Health Minister Andrew Little has clarified buses will tomorrow start vaccinating the people of South Auckland in their own neighbourhoods in a bid to boost vaccination numbers.
It will be the first day the new initiative will hit the streets, with further plans to target rural and remote areas, as well as shuttles to vaccination centres.
Andrew Little told Morning Report these would be working in areas where immunisation rates were low.
He said staff on board will be able to explain to people why the vaccine is so important and hopefully overcome any hesitancy.
It formed part of are two approaches being pursued for reaching out to these communities.
"The bus will pick people up, take them to the vaccination centre and when they're done it would take them back to where they came from," he said.
"The other plan, which is still being put together, is more of a mobile clinic. A van will turn up at a place, there will be vaccination facilities made available in the street at the location where the van is."

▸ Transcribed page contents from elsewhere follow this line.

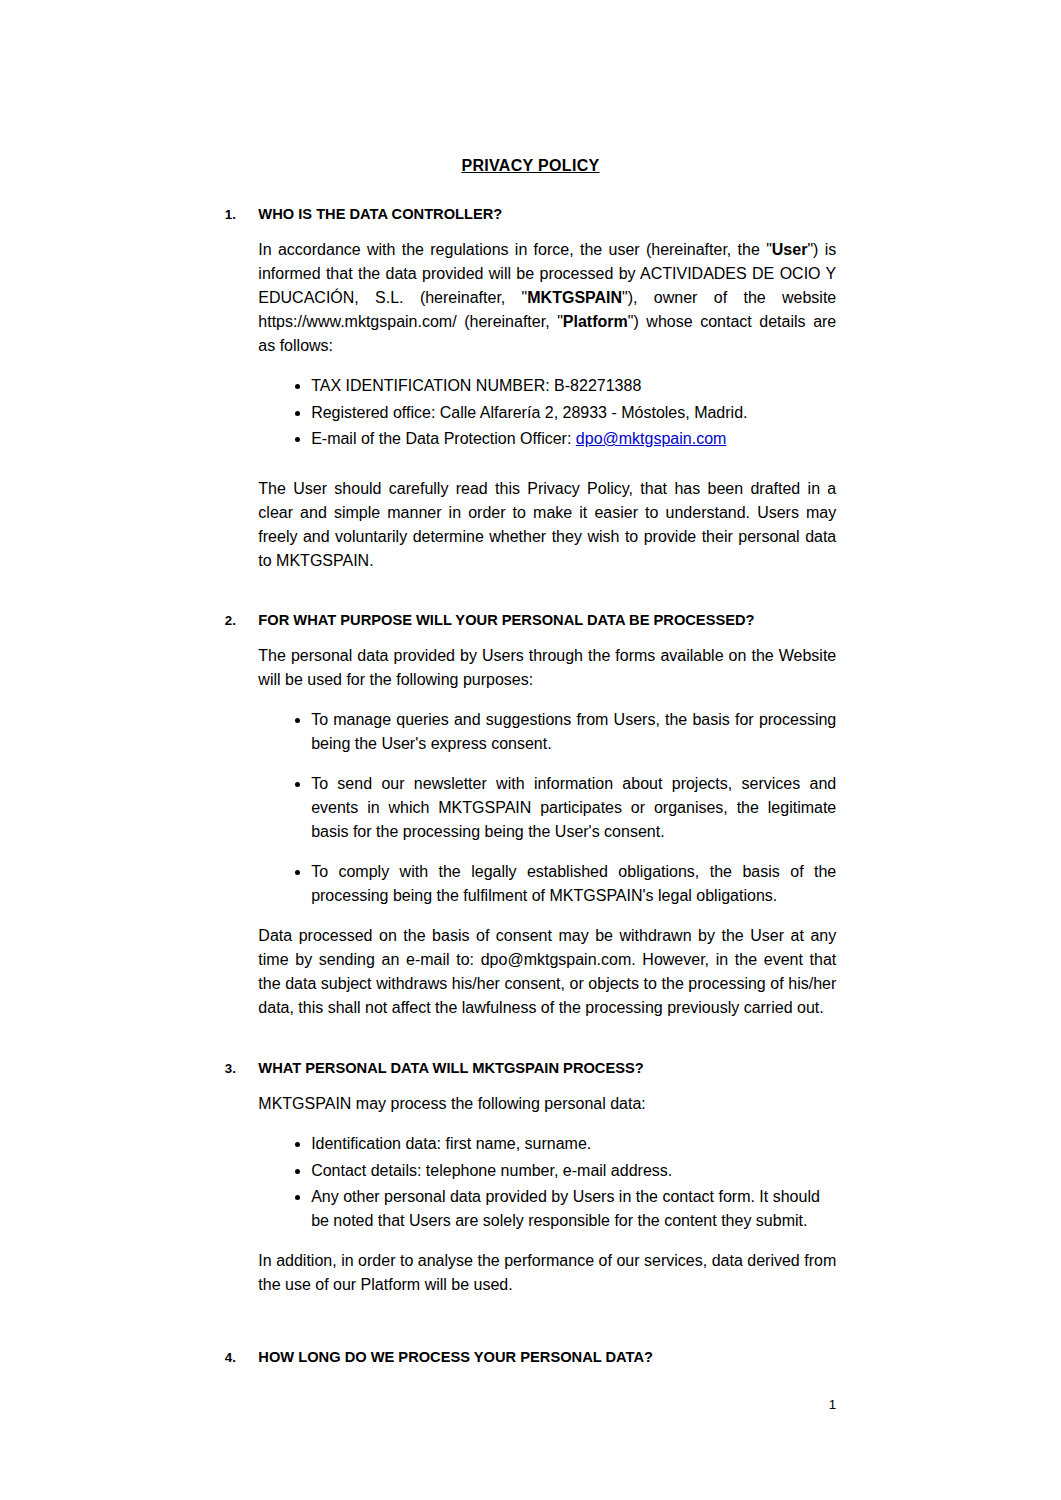PRIVACY POLICY
1.
WHO IS THE DATA CONTROLLER?
In accordance with the regulations in force, the user (hereinafter, the "User") is informed that the data provided will be processed by ACTIVIDADES DE OCIO Y EDUCACIÓN, S.L. (hereinafter, "MKTGSPAIN"), owner of the website https://www.mktgspain.com/ (hereinafter, "Platform") whose contact details are as follows:
TAX IDENTIFICATION NUMBER: B-82271388
Registered office: Calle Alfarería 2, 28933 - Móstoles, Madrid.
E-mail of the Data Protection Officer: dpo@mktgspain.com
The User should carefully read this Privacy Policy, that has been drafted in a clear and simple manner in order to make it easier to understand. Users may freely and voluntarily determine whether they wish to provide their personal data to MKTGSPAIN.
2.
FOR WHAT PURPOSE WILL YOUR PERSONAL DATA BE PROCESSED?
The personal data provided by Users through the forms available on the Website will be used for the following purposes:
To manage queries and suggestions from Users, the basis for processing being the User's express consent.
To send our newsletter with information about projects, services and events in which MKTGSPAIN participates or organises, the legitimate basis for the processing being the User's consent.
To comply with the legally established obligations, the basis of the processing being the fulfilment of MKTGSPAIN's legal obligations.
Data processed on the basis of consent may be withdrawn by the User at any time by sending an e-mail to: dpo@mktgspain.com. However, in the event that the data subject withdraws his/her consent, or objects to the processing of his/her data, this shall not affect the lawfulness of the processing previously carried out.
3.
WHAT PERSONAL DATA WILL MKTGSPAIN PROCESS?
MKTGSPAIN may process the following personal data:
Identification data: first name, surname.
Contact details: telephone number, e-mail address.
Any other personal data provided by Users in the contact form. It should be noted that Users are solely responsible for the content they submit.
In addition, in order to analyse the performance of our services, data derived from the use of our Platform will be used.
4.
HOW LONG DO WE PROCESS YOUR PERSONAL DATA?
1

The vehicles would operate according to equity targets set by the District Health Boards (DHBs), targeting demographics with low rates of vaccination. Those vaccine-hesitant would be assured when they expressed any concerns.
"Certainly when you are going into a community where there is a large Māori population my expectation is the people who will be working the vans and doing the vaccinations talking to people will be Māori, those who can put people at ease, deal with the questions they've got."

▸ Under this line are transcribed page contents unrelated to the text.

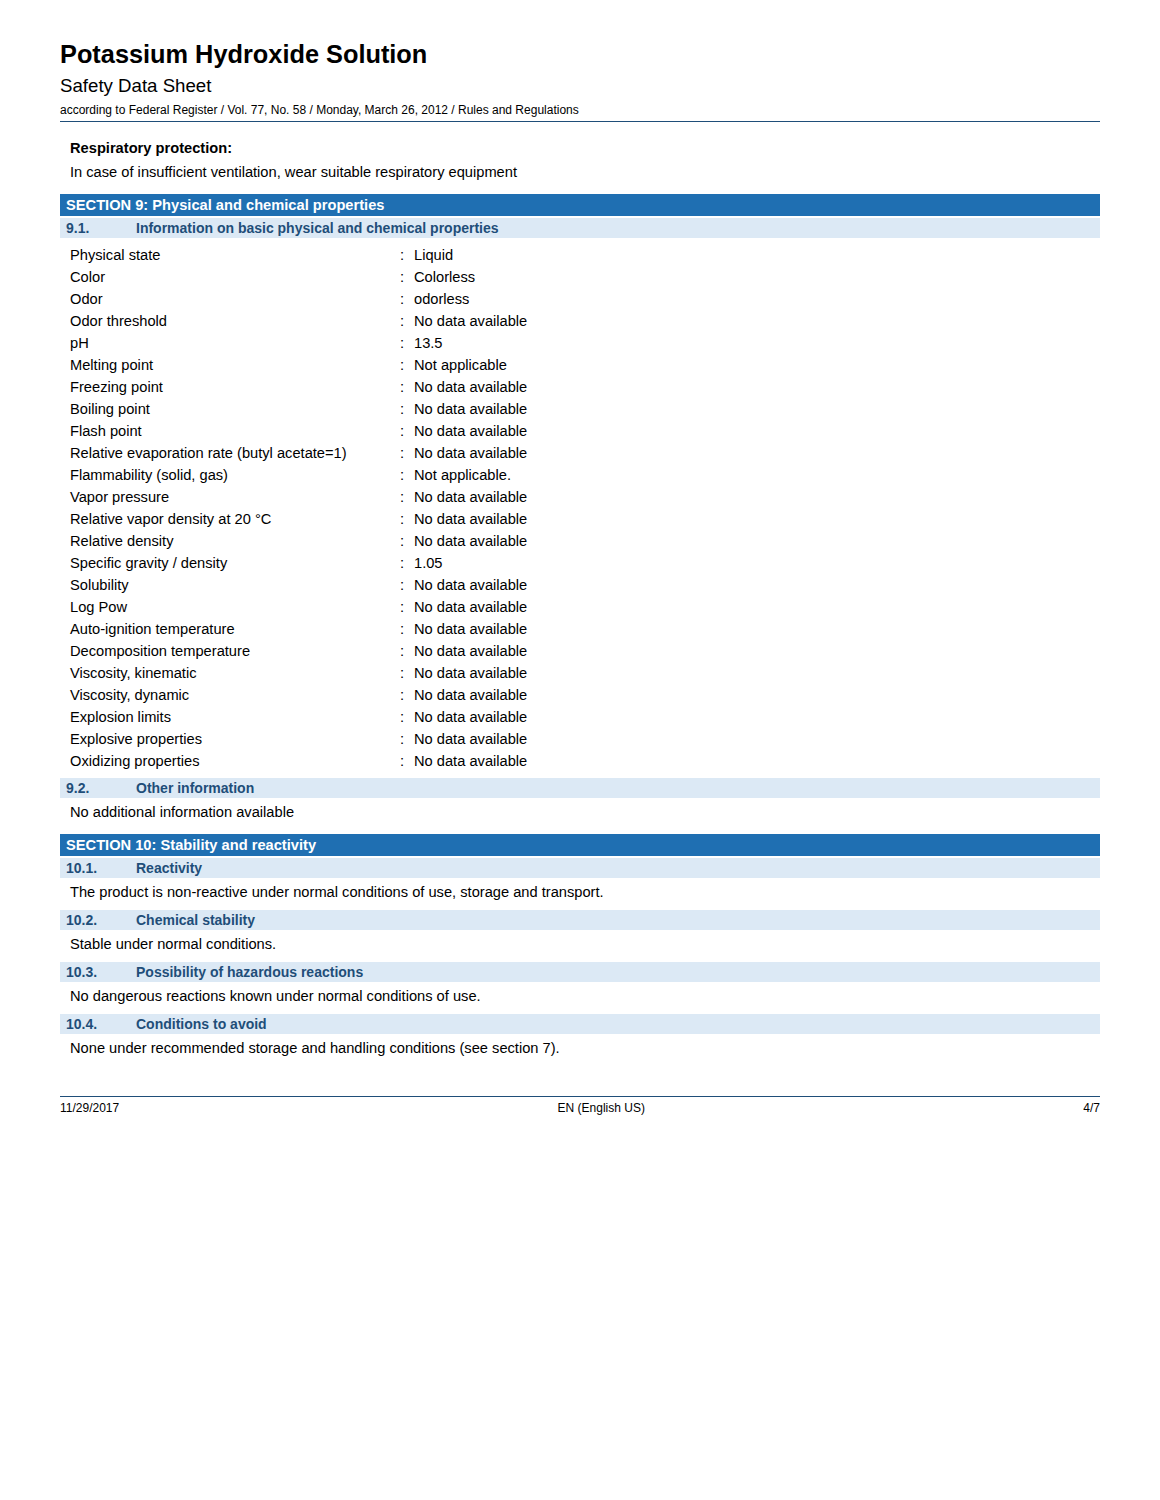Potassium Hydroxide Solution
Safety Data Sheet
according to Federal Register / Vol. 77, No. 58 / Monday, March 26, 2012 / Rules and Regulations
Respiratory protection:
In case of insufficient ventilation, wear suitable respiratory equipment
SECTION 9: Physical and chemical properties
9.1. Information on basic physical and chemical properties
| Physical state | : | Liquid |
| Color | : | Colorless |
| Odor | : | odorless |
| Odor threshold | : | No data available |
| pH | : | 13.5 |
| Melting point | : | Not applicable |
| Freezing point | : | No data available |
| Boiling point | : | No data available |
| Flash point | : | No data available |
| Relative evaporation rate (butyl acetate=1) | : | No data available |
| Flammability (solid, gas) | : | Not applicable. |
| Vapor pressure | : | No data available |
| Relative vapor density at 20 °C | : | No data available |
| Relative density | : | No data available |
| Specific gravity / density | : | 1.05 |
| Solubility | : | No data available |
| Log Pow | : | No data available |
| Auto-ignition temperature | : | No data available |
| Decomposition temperature | : | No data available |
| Viscosity, kinematic | : | No data available |
| Viscosity, dynamic | : | No data available |
| Explosion limits | : | No data available |
| Explosive properties | : | No data available |
| Oxidizing properties | : | No data available |
9.2. Other information
No additional information available
SECTION 10: Stability and reactivity
10.1. Reactivity
The product is non-reactive under normal conditions of use, storage and transport.
10.2. Chemical stability
Stable under normal conditions.
10.3. Possibility of hazardous reactions
No dangerous reactions known under normal conditions of use.
10.4. Conditions to avoid
None under recommended storage and handling conditions (see section 7).
11/29/2017 EN (English US) 4/7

Little was not able to say if the outreach vehicles would be working weekends.
The Health Minister denied the government had been slow to roll-out such initiatives.
Health bodies had rolled out the programme at a rate reflecting the levels of vaccines received and there had been huge ramp up in the programme, which had eased off in the last couple of weeks, he said.

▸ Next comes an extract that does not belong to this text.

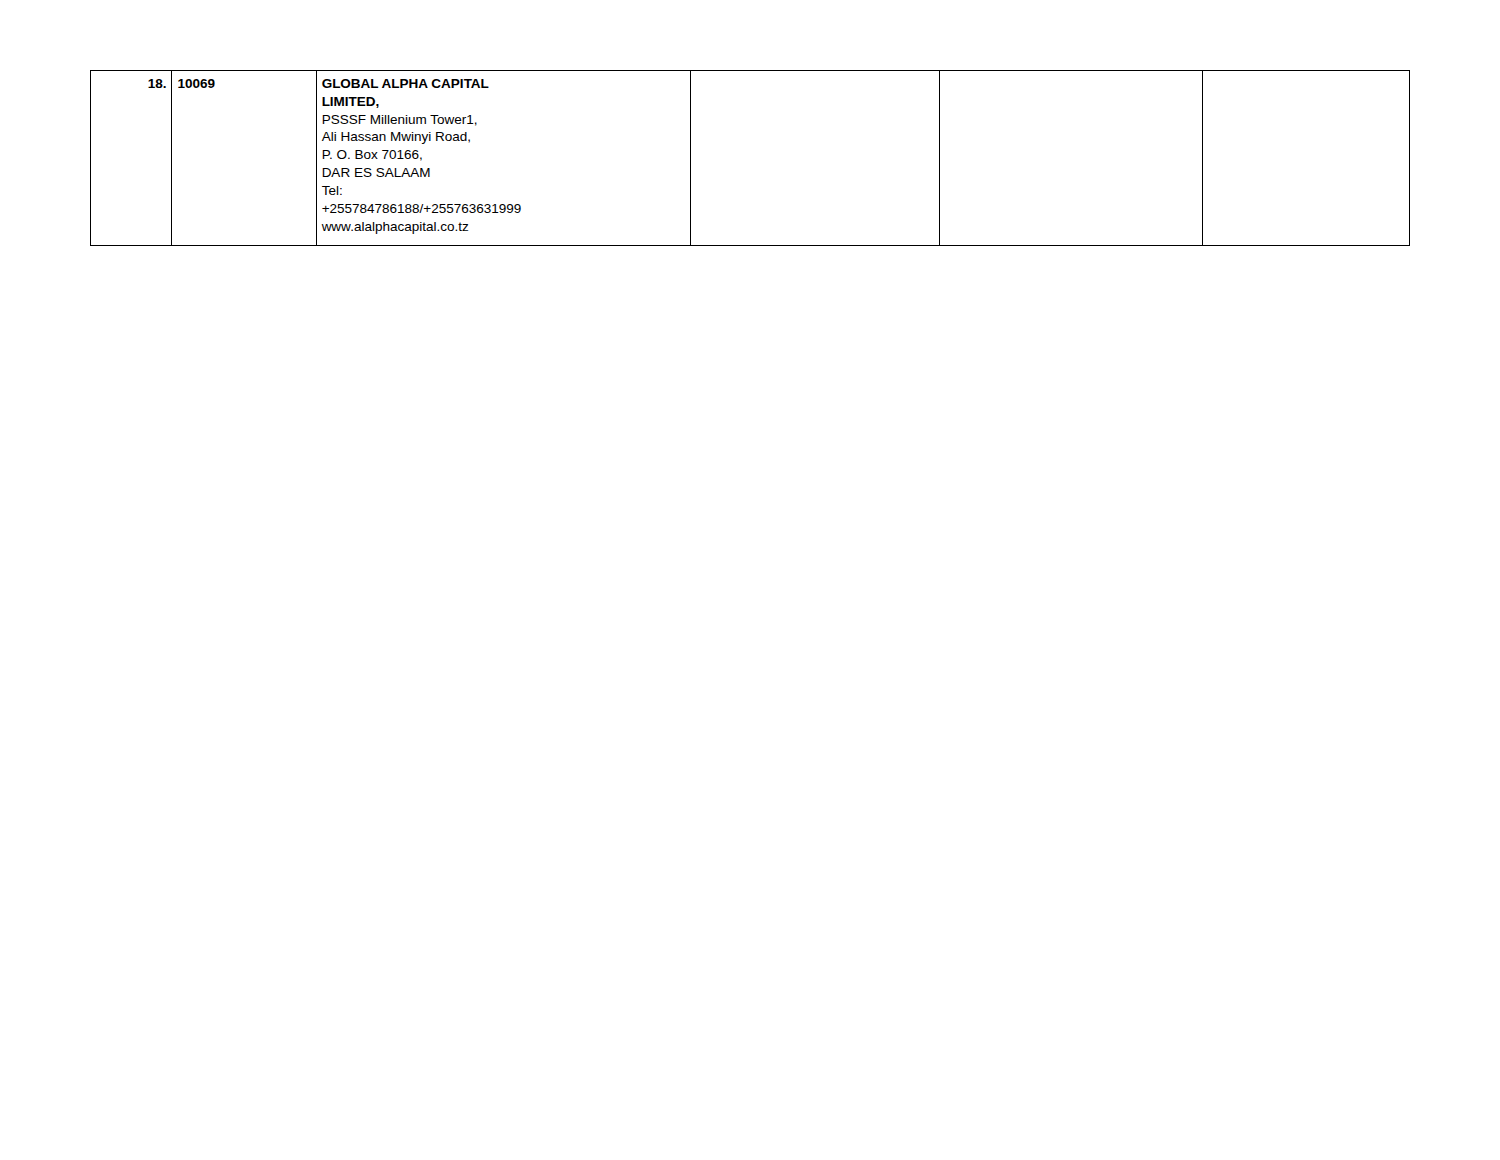| 18. | 10069 | GLOBAL ALPHA CAPITAL LIMITED, PSSSF Millenium Tower1, Ali Hassan Mwinyi Road, P. O. Box 70166, DAR ES SALAAM Tel: +255784786188/+255763631999 www.alalphacapital.co.tz | | | |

"We aren't doing too bad actually in terms of getting the level of vaccination up."
There have been calls recently for the government to purchase monoclonal antibodies medication to help fire up the immune system of those infected by Covid-19.
Little said those purchases were being looked into and that the situation had been made complicated by global shortages in stocks of such treatments.
"That's an active piece of work for Medsafe and Pharmac. There's a small number of people, just over 30 who have had access to a monoclonal antibody that can do that," he said.